Not surprising. There are much better compute engines than pandas. Folks then as...

0cf8612b2e1e · on Aug 29, 2024

Even medium tasks, the slow step is rarely computations, but the squishy human entering them.

When I work on a decent 50GB+ dataset, I have to do something fairly naive before I get frustrated at computation time.

Edit: pandas is now Boring Technology (not a criticism). It is a solid default choice. In contrast, we are still in a Cambrian explosion of NeoPandas wannabes. I have no idea who will win, but there is a lot of fragmentation which makes it difficult me for to jump head first into one of these alternatives. Most of them are faster or less RAM pressure which is really low on my list of problems.

cpcloud · on Aug 29, 2024

All great reasons to stick with Pandas. If a thing works for you, then that's one less thing to manage.

Fully agree that if pandas is working for you, then you're better off sticking with it!

halfcat · on Aug 30, 2024

> YAGNI - For lots of small data tasks, pandas is perfectly fine.

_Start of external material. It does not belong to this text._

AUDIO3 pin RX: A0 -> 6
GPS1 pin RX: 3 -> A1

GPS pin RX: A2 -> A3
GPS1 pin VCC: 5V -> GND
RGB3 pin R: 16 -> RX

There’s a real possibility the growth of single node RAM capacity will perpetually outpace the growth of a business’s data. AWS has machines with 32 TB RAM now.

It’s a real question as to whether big data systems become more accessible before single node machines become massive enough to consume almost every data set.

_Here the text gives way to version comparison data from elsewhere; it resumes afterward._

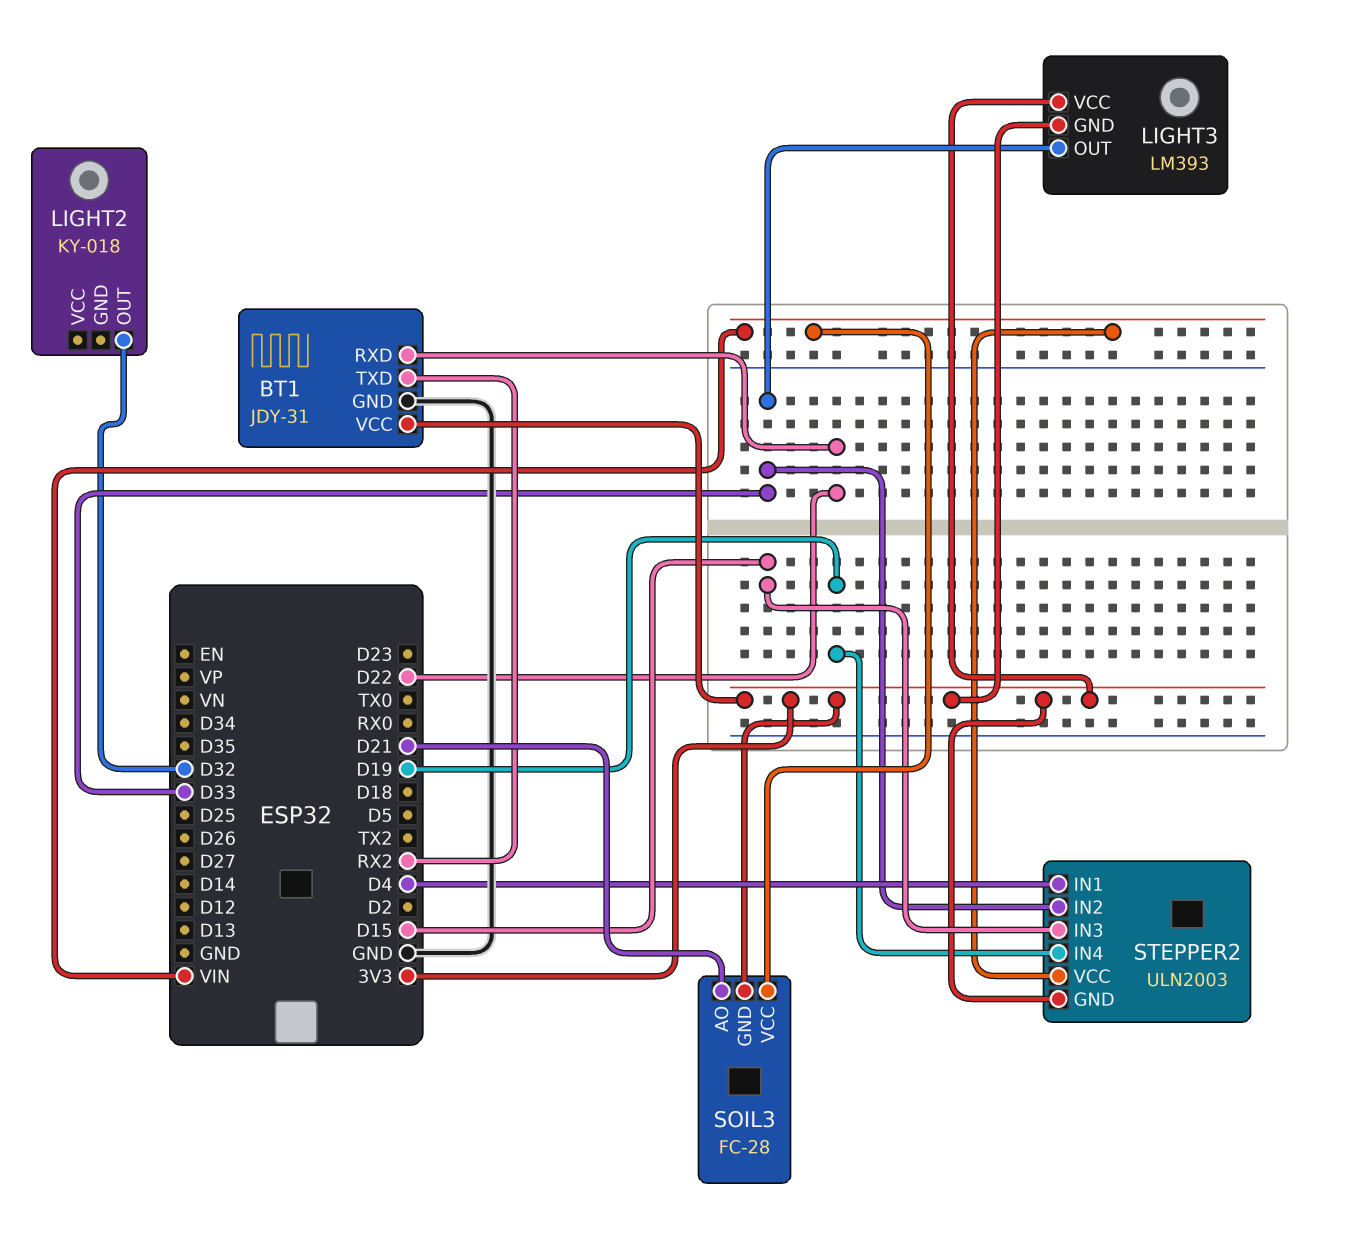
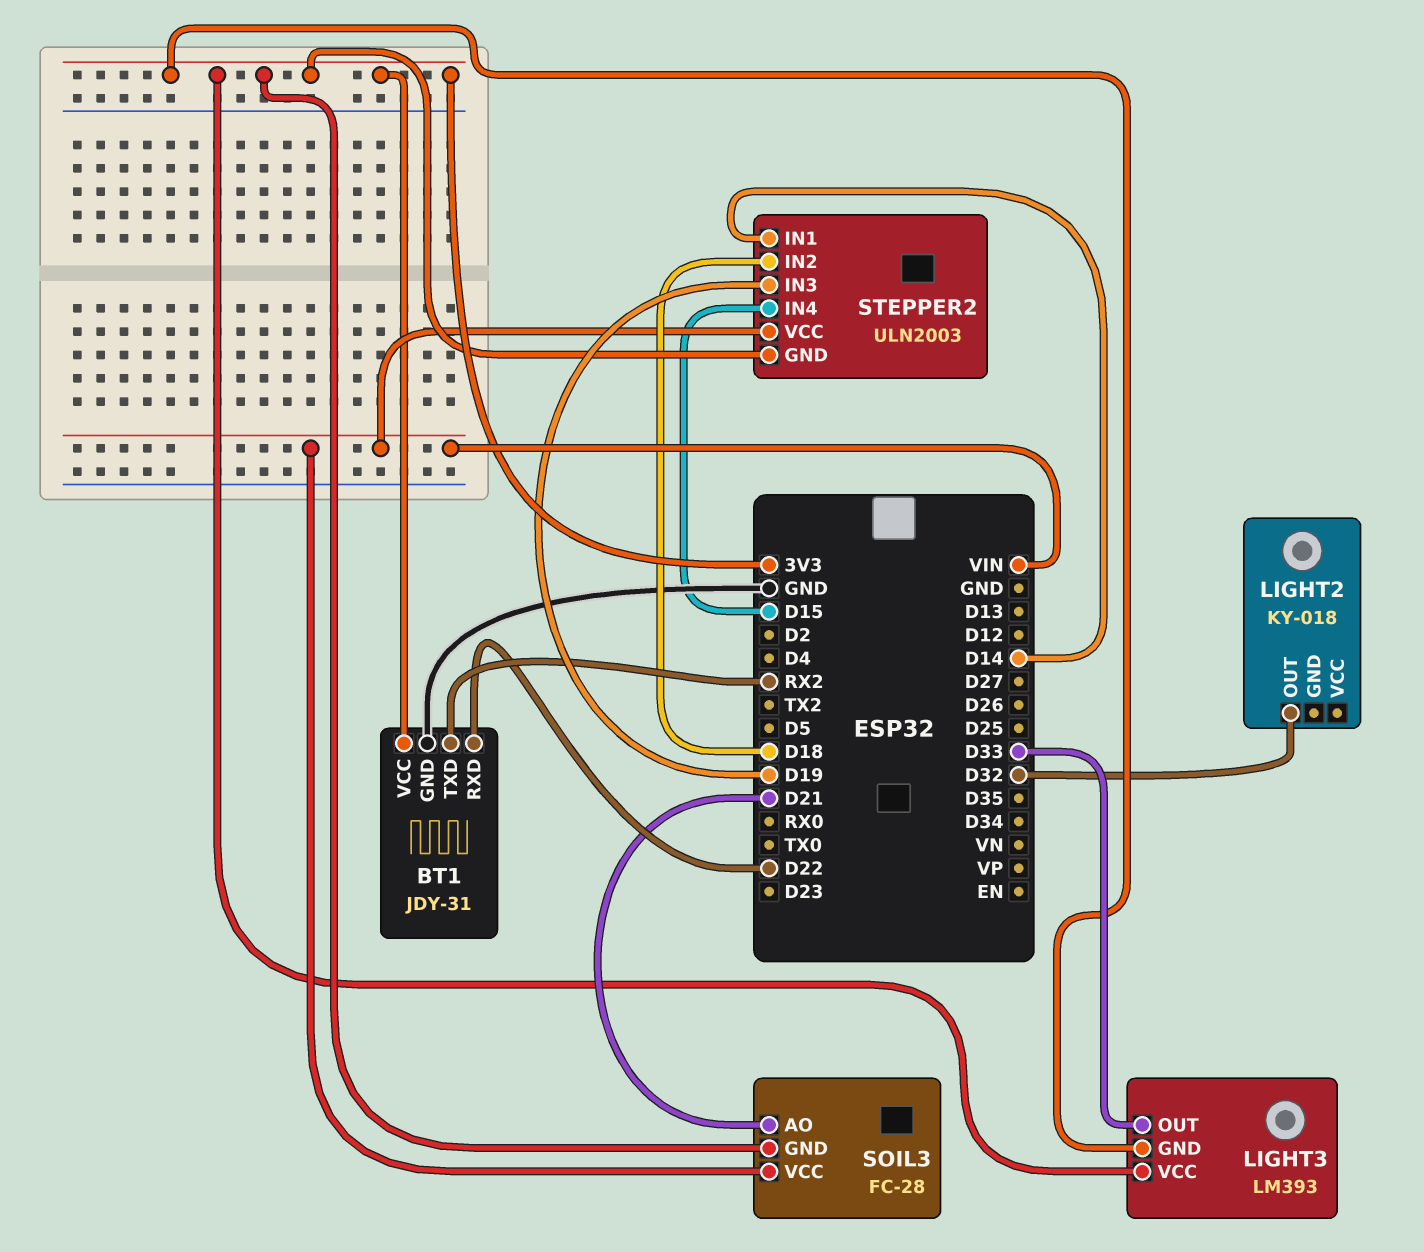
STEPPER2 pin IN1: D4 -> D14
STEPPER2 pin IN2: D33 -> D18
STEPPER2 pin IN3: D15 -> D19
STEPPER2 pin IN4: D19 -> D15

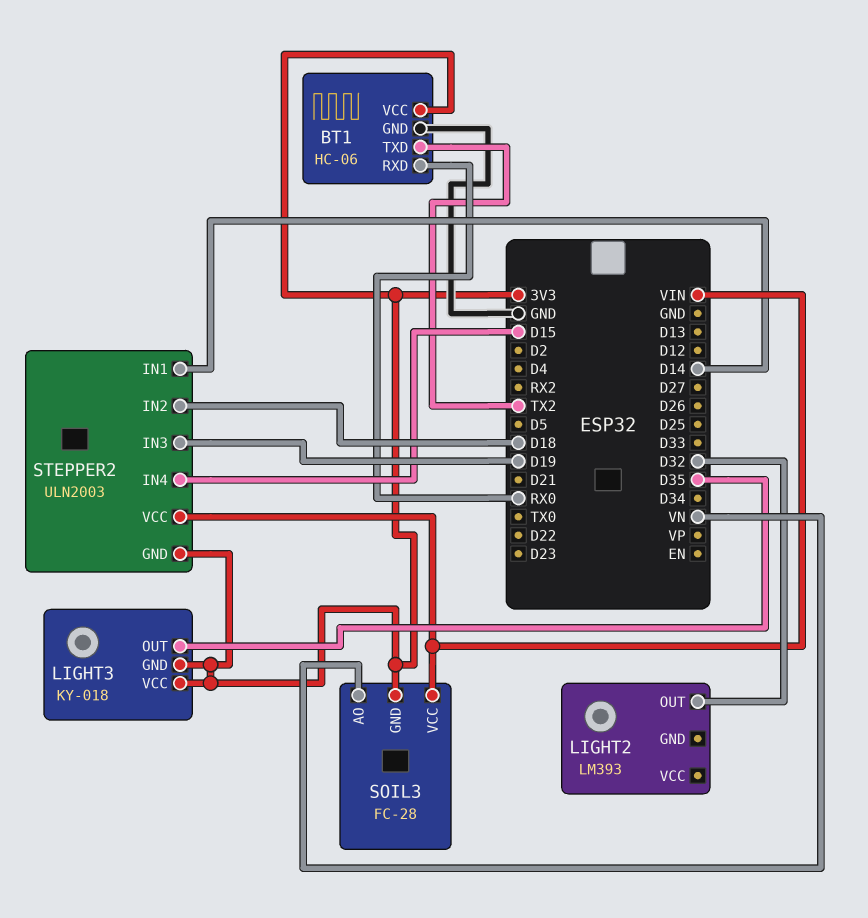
BT1: JDY-31 -> HC-06
BT1 pin RXD: D22 -> RX0
BT1 pin TXD: RX2 -> TX2
LIGHT2: KY-018 -> LM393
LIGHT3: LM393 -> KY-018
LIGHT3 pin OUT: D33 -> D35
SOIL3 pin AO: D21 -> VN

(Also love your work, thank you)

__mharrison__ · on Aug 30, 2024

But... but we have to have big data and a cluster...

The hoops folks will jump through...

(Thanks!)

whimsicalism · on Aug 29, 2024

If your task is too big for pandas, you should probably skip right over dask and polars for a better compute engine.

__mharrison__ · on Aug 29, 2024

Jump straight to cluster and skip Dask?

Not sure what "big" means here, but a combination of .pipe, pyarrow, and polars can speed up many slow Pandas operations.

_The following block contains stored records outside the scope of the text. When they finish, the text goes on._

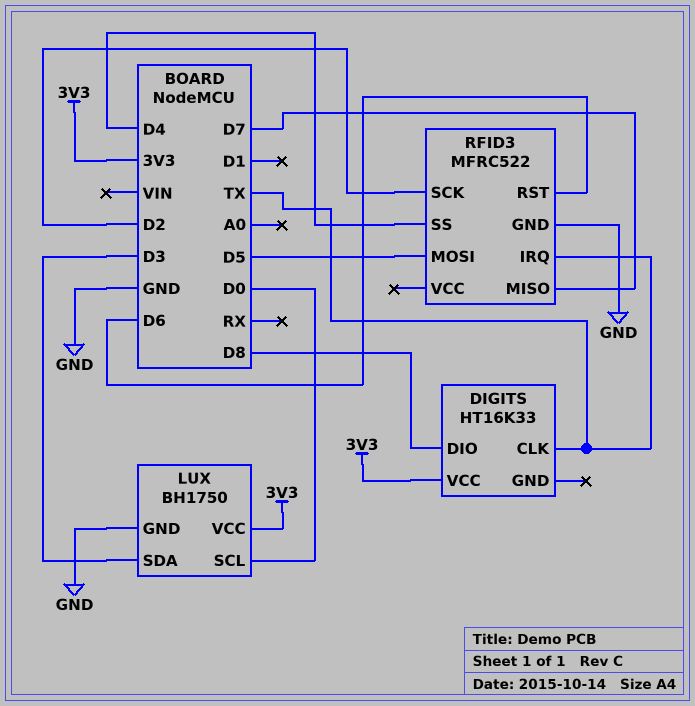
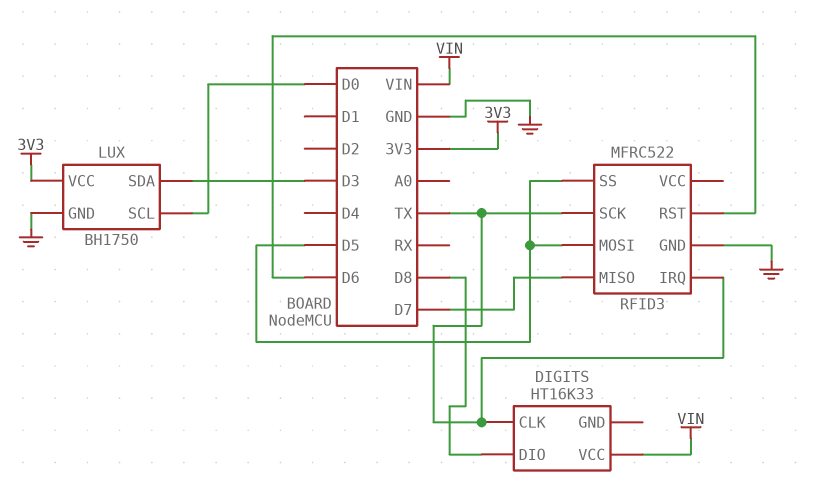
DIGITS pin VCC: 3V3 -> VIN
RFID3 pin SCK: D2 -> TX
RFID3 pin SS: D4 -> D5

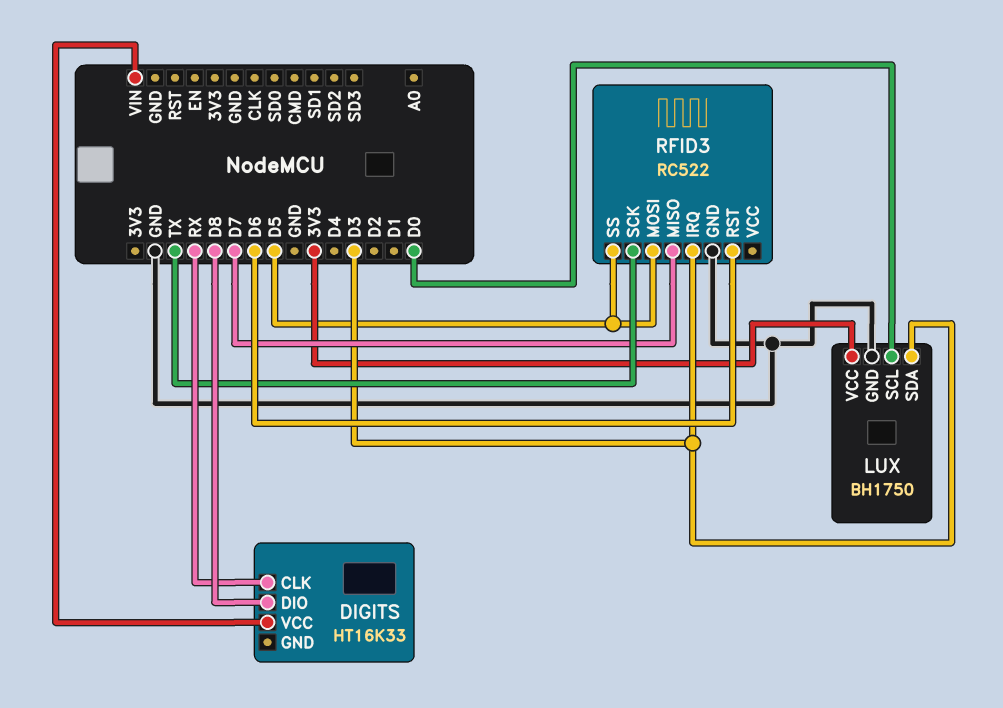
DIGITS pin CLK: TX -> RX
RFID3: MFRC522 -> RC522
RFID3 pin IRQ: TX -> D3

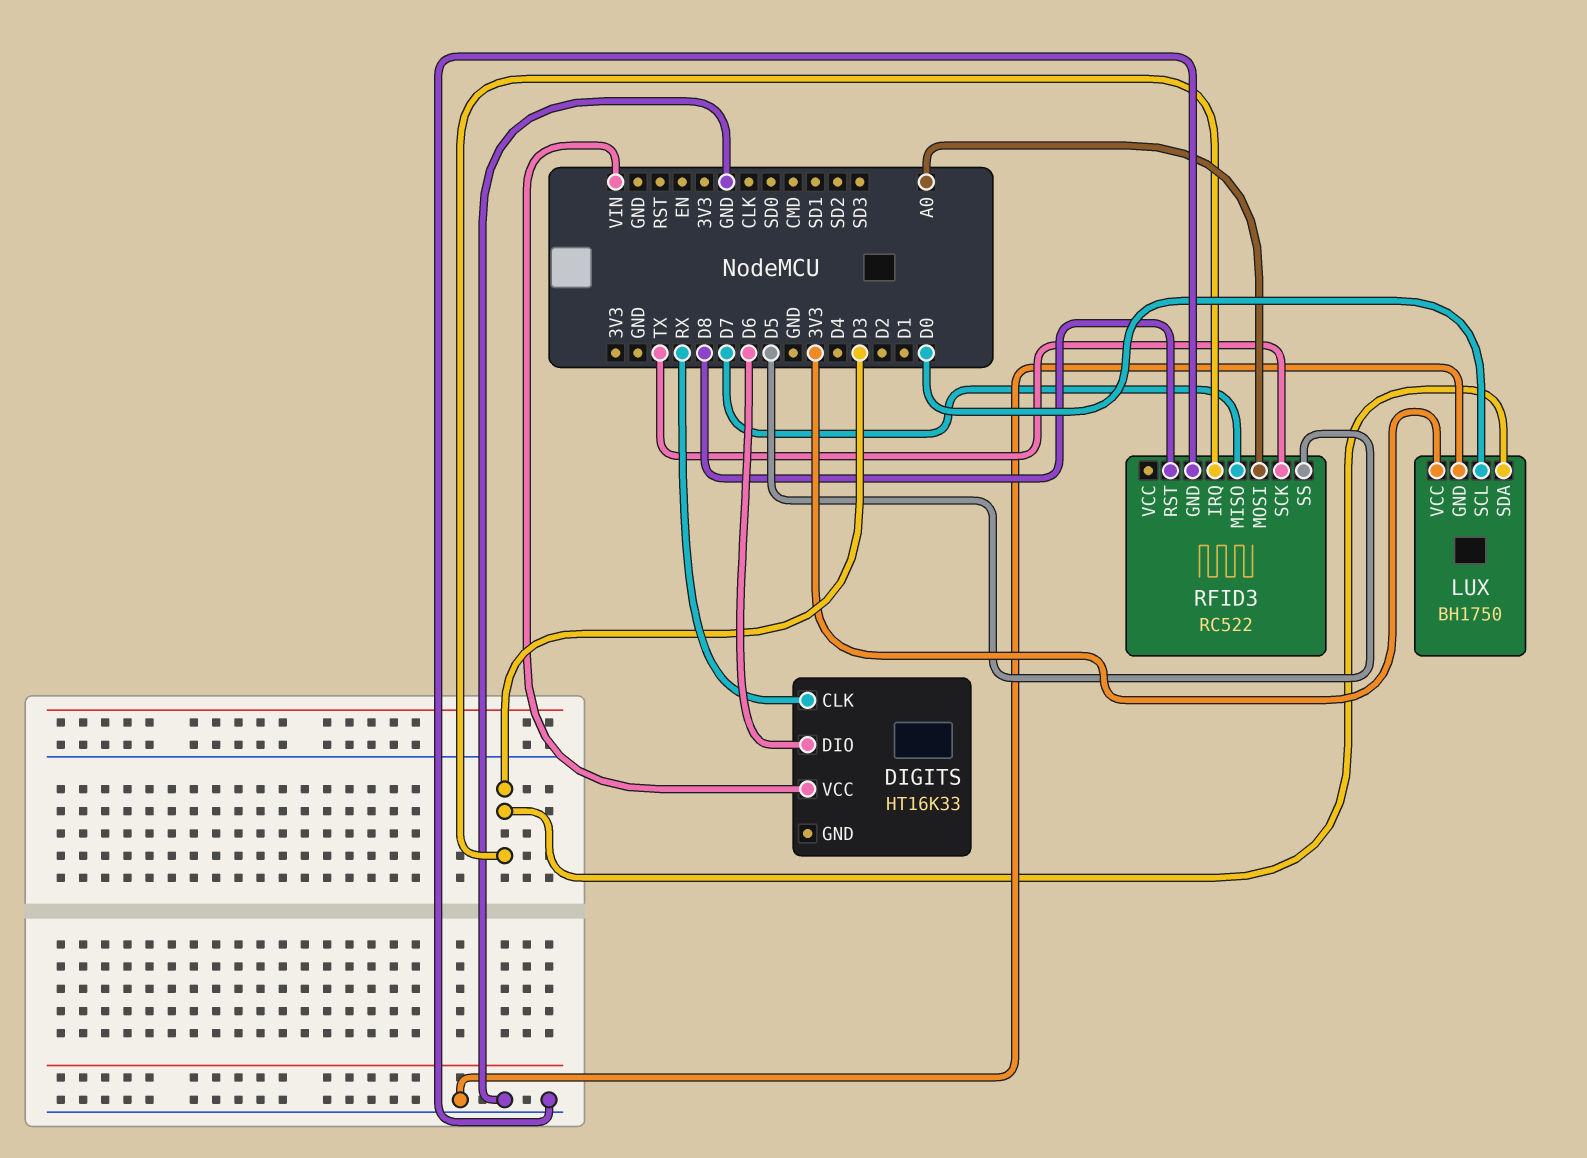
DIGITS pin DIO: D8 -> D6
RFID3 pin MOSI: D5 -> A0
RFID3 pin RST: D6 -> D8

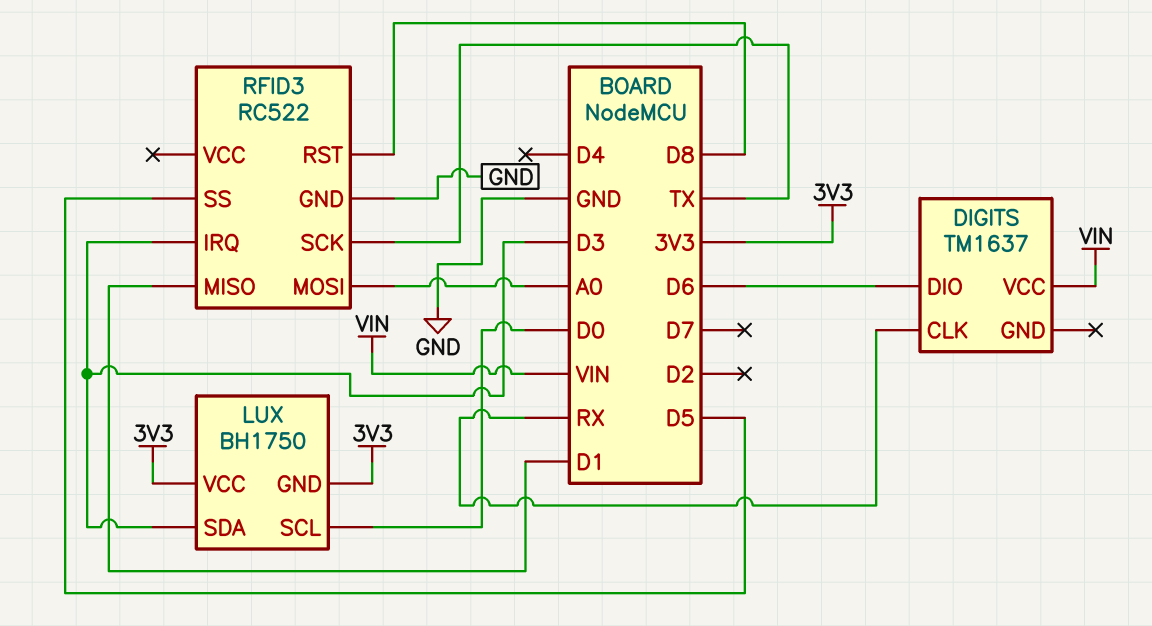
DIGITS: HT16K33 -> TM1637
LUX pin GND: GND -> 3V3
RFID3 pin MISO: D7 -> D1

Polars streaming is surprisingly good for larger than RAM. I get that clusters are cool, but I prefer to keep it on a single machine if possible.

Also, libraries like cudf can greatly speed up Pandas code on a single machine, while Snowpark can scale Pandas code to Snowflake scale.

cpcloud · on Aug 29, 2024

In my experience, Polars streaming runs out of memory at much smaller scales than both DuckDB and DataFusion and tends to use much more memory for the same workload when it doesn't outright segfault.

Polars is faster than those two once you get to less than a few GB, but beyond that you're better off with DuckDB or DataFusion.

I would love for this to improve in Polars, and I'm sure it will!

ritchie46 · on Aug 29, 2024

Do you mean segfault or OOM? I am not aware of Polars segfaulting on high memory pressure.

If it does segfault, would you mind opening an issue?

Some context; Polars is building a new streaming engine that will eventually be ready to run the whole Polars API (Also the hard stuff) in a streaming fashion. We expect the initial release end of this year/early next year.

Our in-memory engine isn't designed for out-of-core processing and thus if you benchmark it on restricted RAM, it will perform poorly as data is swapped or you go OOM. If you have a machine with enough RAM, Polars is very competitive in performance. And in our experience it is tough to beat in time-series/window functions.

cpcloud · on Aug 29, 2024

Segmentation violations are often the result of different underlying problems, one of which can be running out of memory.

We (the Ibis team) have opened related issues and the usual response is to not use streaming until it's ready, or to fix the problem if it can be fixed.

Not sure what else there is to do, seems like things are working as expected/intended for the moment!

We'll definitely be the first to try out any improvements to the streaming engine.

ritchie46 · on Aug 29, 2024

They have different implications for us. An abort due to an OOM isn't a bug in our program, as SEGFAULT is a serious bug we want to fix.

ledauphin · on Aug 30, 2024

when you say "our in-memory engine", are you talking about dataframe or the lazyframe?

ritchie46 · on Aug 30, 2024

A DataFrame is our in memory table. A LazyFrame is a compute plan that can have DataFrames as source.

The engine is what executes our plans and materializes a result. This is plural as we are building a new one.

__mharrison__ · on Aug 29, 2024

My understanding is that the Polars team is working on a new streaming engine. It looks like you will get your wish.